Chapter 24: Quiz

Test your understanding of ML system design. Answers follow each question.


Question 1

According to Sculley et al. (2015), what fraction of a real-world ML system is typically ML code? What makes up the rest?

Answer The ML code is a **small fraction** — often cited as roughly 5% — of the total system. The rest consists of data collection and verification, feature extraction and management, serving infrastructure, monitoring and alerting, configuration management, process management, machine resource management, and analysis tools. The surrounding infrastructure is "vast and complex" and represents the majority of the engineering effort, maintenance burden, and failure surface.

Question 2

What are the two timescale loops in an ML system, and what are the primary concerns for each?

Answer The **inner loop (online)** handles individual prediction requests in milliseconds. Its primary concerns are latency, throughput, and availability. The **outer loop (offline)** handles model improvement — data processing, retraining, evaluation, and promotion — on a timescale of hours to days. Its primary concerns are model quality, reproducibility, and validation rigor. The key architectural principle is keeping these loops decoupled yet synchronized: the inner loop must never block on the outer loop, and the outer loop must never bypass the inner loop's safety checks.

Question 3

Why do modern recommendation systems use a multi-stage funnel architecture (retrieval → ranking → re-ranking) rather than scoring all items with a single model?

Answer It is a mathematical consequence of the latency constraint. If a platform has 200,000 items and the ranking model takes 0.1ms per item, scoring all items would take 20 seconds — two orders of magnitude beyond a typical 200ms budget. The funnel architecture resolves this by using computationally cheap models (e.g., approximate nearest neighbor search) to reduce the candidate set to hundreds, then applying expensive models to the smaller set. Each stage trades precision for speed, narrowing the candidate set while increasing cost per item.

Question 4

What is the role of the re-ranking stage, and why is it separated from the ranking model?

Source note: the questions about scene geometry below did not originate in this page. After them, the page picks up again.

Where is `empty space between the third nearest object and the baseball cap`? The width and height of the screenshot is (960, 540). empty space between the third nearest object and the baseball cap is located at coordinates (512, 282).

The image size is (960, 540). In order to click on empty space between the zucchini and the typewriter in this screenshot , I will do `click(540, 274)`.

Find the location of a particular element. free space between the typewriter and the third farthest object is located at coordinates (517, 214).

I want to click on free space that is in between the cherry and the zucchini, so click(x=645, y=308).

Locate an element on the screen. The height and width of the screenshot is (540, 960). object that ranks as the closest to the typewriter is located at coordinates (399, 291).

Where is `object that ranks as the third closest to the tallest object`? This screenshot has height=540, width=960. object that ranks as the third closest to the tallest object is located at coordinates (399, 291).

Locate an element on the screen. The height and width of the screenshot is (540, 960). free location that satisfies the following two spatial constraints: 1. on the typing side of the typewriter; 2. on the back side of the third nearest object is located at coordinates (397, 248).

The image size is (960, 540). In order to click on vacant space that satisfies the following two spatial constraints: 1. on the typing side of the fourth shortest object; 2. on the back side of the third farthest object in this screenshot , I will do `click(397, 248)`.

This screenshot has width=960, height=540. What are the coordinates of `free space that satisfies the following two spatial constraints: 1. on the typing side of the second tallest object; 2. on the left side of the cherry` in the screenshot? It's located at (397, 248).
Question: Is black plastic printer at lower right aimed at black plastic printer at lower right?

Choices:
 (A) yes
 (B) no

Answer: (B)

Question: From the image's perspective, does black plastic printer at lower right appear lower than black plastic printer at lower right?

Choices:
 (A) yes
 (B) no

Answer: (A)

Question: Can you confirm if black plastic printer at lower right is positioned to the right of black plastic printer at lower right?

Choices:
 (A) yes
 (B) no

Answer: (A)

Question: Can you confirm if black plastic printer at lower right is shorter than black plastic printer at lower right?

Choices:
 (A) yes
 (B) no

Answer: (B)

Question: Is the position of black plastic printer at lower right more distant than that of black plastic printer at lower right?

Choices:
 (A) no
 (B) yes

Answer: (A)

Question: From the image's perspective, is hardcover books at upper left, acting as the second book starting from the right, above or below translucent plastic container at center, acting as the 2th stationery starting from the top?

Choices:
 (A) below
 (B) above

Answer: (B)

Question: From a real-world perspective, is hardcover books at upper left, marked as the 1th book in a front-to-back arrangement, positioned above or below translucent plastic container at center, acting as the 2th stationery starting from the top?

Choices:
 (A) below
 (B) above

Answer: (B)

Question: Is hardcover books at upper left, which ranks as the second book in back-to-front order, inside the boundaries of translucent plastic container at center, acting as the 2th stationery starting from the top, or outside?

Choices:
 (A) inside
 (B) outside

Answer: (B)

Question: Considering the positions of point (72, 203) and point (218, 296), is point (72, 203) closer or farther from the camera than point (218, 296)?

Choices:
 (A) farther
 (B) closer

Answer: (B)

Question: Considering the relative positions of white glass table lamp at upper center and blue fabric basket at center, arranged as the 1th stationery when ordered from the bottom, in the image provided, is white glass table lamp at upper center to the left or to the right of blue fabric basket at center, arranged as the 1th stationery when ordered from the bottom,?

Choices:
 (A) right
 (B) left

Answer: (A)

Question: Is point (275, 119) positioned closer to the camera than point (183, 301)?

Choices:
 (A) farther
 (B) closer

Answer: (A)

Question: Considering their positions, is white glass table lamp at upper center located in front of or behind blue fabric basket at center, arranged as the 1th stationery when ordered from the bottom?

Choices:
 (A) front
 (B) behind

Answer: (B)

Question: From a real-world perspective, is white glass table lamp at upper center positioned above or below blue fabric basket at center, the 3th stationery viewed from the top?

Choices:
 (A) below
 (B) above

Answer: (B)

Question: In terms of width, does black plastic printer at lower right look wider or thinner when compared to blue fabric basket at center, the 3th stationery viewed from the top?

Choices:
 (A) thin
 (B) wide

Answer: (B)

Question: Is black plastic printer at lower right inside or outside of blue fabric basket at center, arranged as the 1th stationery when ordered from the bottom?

Answer The re-ranking stage applies non-ML business logic to the top-scored items: diversity constraints (limit items per category), freshness requirements (include recent content), content policy enforcement (remove flagged items), promotional boosts, suppression of already-seen items, and fairness constraints. It is separated from the ranking model because business rules change faster than ML models, and entangling them creates a maintenance nightmare. A product manager should be able to change "max 3 items per category" without retraining the ranking model.

Question 5

Compare batch, real-time, and near-real-time serving patterns. When is each most appropriate?

Answer **Batch serving** pre-computes predictions on a schedule. Best for: stable predictions that do not depend on real-time context (daily email digests, nightly risk scores), very expensive models, or systems where validation before serving is critical. **Real-time serving** computes predictions on-the-fly per request. Best for: interactive UX where session context matters (search, recommendations during browsing), time-sensitive decisions (fraud detection, ad serving). **Near-real-time serving** uses a streaming system to update features or pre-computed results with low latency (seconds to minutes). Best for: session-aware features, trending signals, and cases where full real-time inference is too expensive but batch staleness is unacceptable.

Question 6

What is training-serving skew, and why is it called a "silent killer" of production ML performance?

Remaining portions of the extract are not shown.